Прошла еще одна зима. На следующее воскресенье после Пасхи я приехала к ней с букетиком форзиций. Было пасмурно и холодно. Она сидела в столовой с другими женщинами перед включенным телевизором. Я подошла к ней, и она мне улыбнулась. Я отвезла ее в комнату. Поставила ветки в вазу. Села рядом и покормила ее шоколадом. Она была одета в коричневые шерстяные гольфы выше колена и слишком короткий халат, из-под которого виднелись ее тощие бедра. Я вымыла ей руки и рот. Кожа у нее была теплая. В какой-то момент она попыталась схватить ветки форзиции. Потом я отвезла ее обратно в столовую. По телевизору шла передача Жака Мартена «Школа поклонников». Я поцеловала маму и вызвала лифт. На следующий день она умерла.
Всю следующую неделю я вспоминала это воскресенье, когда она была еще жива – коричневые гольфы, форзицию, ее движения, улыбку, когда я с ней прощалась, – а затем понедельник, когда она лежала мертвая в своей постели. И никак не могла связать эти два дня.
Теперь всё связалось.
Сейчас конец февраля, часто идет дождь и очень тепло. Сегодня вечером, съездив за покупками, я вернулась к дому престарелых. С парковки здание показалось мне более светлым, почти гостеприимным. В окне комнаты, где жила мама, горел свет. Я впервые с удивлением осознала, что ее место занял кто-то другой. И еще я подумала, что однажды, в двухтысячных, я сама стану одной из тех женщин, которые складывают и раскладывают салфетку в ожидании ужина – здесь или где-то еще.
Все десять месяцев, пока я писала эту книгу, мама снилась мне почти каждую ночь. Однажды я лежала посреди реки, между двумя потоками. Из моего живота, из моей вульвы, снова гладкой, как у маленькой девочки, выплывали мягкие волоконца растений. И вульва была не только моя, но и моей матери.
Порой я словно возвращаюсь в то время, когда она жила у меня, до больницы. И тогда, хотя я прекрасно понимаю, что ее больше нет, на мгновение мне чудится, что она сейчас спустится по лестнице и устроится в гостиной со своей шкатулкой для шитья. В эти моменты иллюзорное присутствие мамы ощущается сильнее, чем ее реальное отсутствие. Наверное, это первая стадия забвения.

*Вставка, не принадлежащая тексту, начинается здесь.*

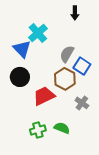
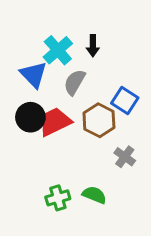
black arrow: (75, 13) -> (93, 46), moved
gray semicircle: (67, 54) -> (75, 82), moved
red trapezoid: (44, 96) -> (55, 122), moved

Я перечитала первые страницы. Трудно поверить, но я уже не помню некоторых деталей – например, работника морга, который разговаривал по телефону, пока мы ждали; или черную надпись на стене супермаркета.
Пару недель назад одна из тетушек рассказала мне, что в самом начале отношений мои родители устраивали свидания в туалете на фабрике. Теперь, когда мама умерла, мне не хочется знать о ней ничего, кроме того, что я знала при ее жизни.
Я снова вижу ее такой, какой она, должно быть, представлялась мне в раннем детстве, – большая белая тень, парящая надо мной.
Она умерла за неделю до Симоны де Бовуар.
Она больше любила отдавать, чем получать. А разве писать – не значит отдавать?
Это ни в коем случае не биография и не роман. Возможно, нечто среднее между литературой, социологией и историей. Только сейчас, когда моя мать, рожденная в подвластной среде, из которой она так хотела вырваться, стала историей, я чувствую себя менее одинокой и неприкаянной в мире, где властвуют слова и идеи и где, как она и хотела, я теперь живу.
Я больше никогда не услышу ее голос. Именно он, ее слова, руки, жесты, манера ходить и смеяться соединяли женщину, которой я стала, с ребенком, которым я была. Я утратила последнюю связь с миром, откуда я родом.